__Written instruction__
Write out all the records again, swapping "collectors" for "collected by" wherever it appears and leaving everything else unchanged.

### Records for this exercise

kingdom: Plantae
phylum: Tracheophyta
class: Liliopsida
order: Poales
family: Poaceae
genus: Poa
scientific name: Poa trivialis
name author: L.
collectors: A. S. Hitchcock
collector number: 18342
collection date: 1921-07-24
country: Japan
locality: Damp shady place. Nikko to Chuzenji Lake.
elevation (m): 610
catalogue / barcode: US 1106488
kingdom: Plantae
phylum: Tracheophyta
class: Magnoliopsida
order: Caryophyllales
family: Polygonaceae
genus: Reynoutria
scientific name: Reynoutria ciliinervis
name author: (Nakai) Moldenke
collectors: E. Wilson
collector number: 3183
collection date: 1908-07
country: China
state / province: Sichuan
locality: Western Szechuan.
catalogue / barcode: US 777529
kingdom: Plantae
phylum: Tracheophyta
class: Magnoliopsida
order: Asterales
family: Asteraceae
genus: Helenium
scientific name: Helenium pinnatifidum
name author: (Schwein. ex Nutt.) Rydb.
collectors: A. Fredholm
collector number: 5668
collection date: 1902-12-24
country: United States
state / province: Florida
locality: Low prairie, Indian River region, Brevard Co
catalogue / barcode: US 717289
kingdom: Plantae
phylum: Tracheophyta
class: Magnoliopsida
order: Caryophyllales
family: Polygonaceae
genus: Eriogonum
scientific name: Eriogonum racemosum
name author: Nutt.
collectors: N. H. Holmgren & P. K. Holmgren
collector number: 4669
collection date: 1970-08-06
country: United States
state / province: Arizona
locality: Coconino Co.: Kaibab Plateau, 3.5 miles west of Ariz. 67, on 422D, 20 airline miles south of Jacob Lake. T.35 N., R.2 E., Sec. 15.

######

__Final result__
kingdom: Plantae
phylum: Tracheophyta
class: Liliopsida
order: Poales
family: Poaceae
genus: Poa
scientific name: Poa trivialis
name author: L.
collected by: A. S. Hitchcock
collector number: 18342
collection date: 1921-07-24
country: Japan
locality: Damp shady place. Nikko to Chuzenji Lake.
elevation (m): 610
catalogue / barcode: US 1106488
kingdom: Plantae
phylum: Tracheophyta
class: Magnoliopsida
order: Caryophyllales
family: Polygonaceae
genus: Reynoutria
scientific name: Reynoutria ciliinervis
name author: (Nakai) Moldenke
collected by: E. Wilson
collector number: 3183
collection date: 1908-07
country: China
state / province: Sichuan
locality: Western Szechuan.
catalogue / barcode: US 777529
kingdom: Plantae
phylum: Tracheophyta
class: Magnoliopsida
order: Asterales
family: Asteraceae
genus: Helenium
scientific name: Helenium pinnatifidum
name author: (Schwein. ex Nutt.) Rydb.
collected by: A. Fredholm
collector number: 5668
collection date: 1902-12-24
country: United States
state / province: Florida
locality: Low prairie, Indian River region, Brevard Co
catalogue / barcode: US 717289
kingdom: Plantae
phylum: Tracheophyta
class: Magnoliopsida
order: Caryophyllales
family: Polygonaceae
genus: Eriogonum
scientific name: Eriogonum racemosum
name author: Nutt.
collected by: N. H. Holmgren & P. K. Holmgren
collector number: 4669
collection date: 1970-08-06
country: United States
state / province: Arizona
locality: Coconino Co.: Kaibab Plateau, 3.5 miles west of Ariz. 67, on 422D, 20 airline miles south of Jacob Lake. T.35 N., R.2 E., Sec. 15.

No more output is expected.